This task calls for copying every line in the data below that contains the word "care".

[PROVIDED INFORMATION]

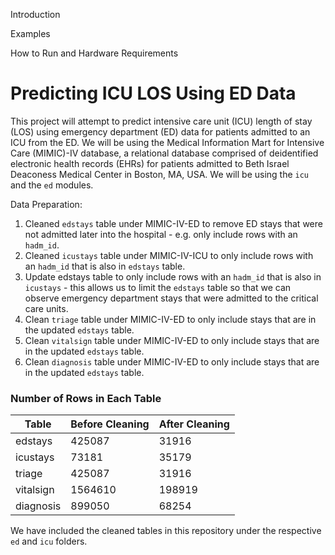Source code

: Introduction

Examples

How to Run and Hardware Requirements

# Predicting ICU LOS Using ED Data

This project will attempt to predict intensive care unit (ICU) length of stay (LOS) using emergency department (ED) data for patients admitted to an ICU from the ED. We will be using the Medical Information Mart for Intensive Care (MIMIC)-IV database, a relational database comprised of deidentified electronic health records (EHRs) for patients admitted to Beth Israel Deaconess Medical Center in Boston, MA, USA. We will be using the `icu` and the `ed` modules. 

Data Preparation:

1. Cleaned `edstays` table under MIMIC-IV-ED to remove ED stays that were not admitted later into the hospital - e.g. only include rows with an `hadm_id`. 
2. Cleaned `icustays` table under MIMIC-IV-ICU to only include rows with an `hadm_id` that is also in `edstays` table.
3. Update edstays table to only include rows with an `hadm_id` that is also in `icustays` - this allows us to limit the `edstays` table so that we can observe emergency department stays that were admitted to the critical care units.
4. Clean `triage` table under MIMIC-IV-ED to only include stays that are in the updated `edstays` table.
5. Clean `vitalsign` table under MIMIC-IV-ED to only include stays that are in the updated `edstays` table.
6. Clean `diagnosis` table under MIMIC-IV-ED to only include stays that are in the updated `edstays` table.

### Number of Rows in Each Table
| Table              | Before Cleaning | After Cleaning |
| ---------------- | ------ | ---- |
| edstays       | 425087 | 31916 |
| icustays      |   73181   | 35179 |
| triage        |  425087   | 31916 |
| vitalsign |  1564610   | 198919 |
| diagnosis | 899050 | 68254 |

We have included the cleaned tables in this repository under the respective `ed` and `icu` folders.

[/PROVIDED INFORMATION]

● TASK OUTPUT:
This project will attempt to predict intensive care unit (ICU) length of stay (LOS) using emergency department (ED) data for patients admitted to an ICU from the ED. We will be using the Medical Information Mart for Intensive Care (MIMIC)-IV database, a relational database comprised of deidentified electronic health records (EHRs) for patients admitted to Beth Israel Deaconess Medical Center in Boston, MA, USA. We will be using the `icu` and the `ed` modules. 
3. Update edstays table to only include rows with an `hadm_id` that is also in `icustays` - this allows us to limit the `edstays` table so that we can observe emergency department stays that were admitted to the critical care units.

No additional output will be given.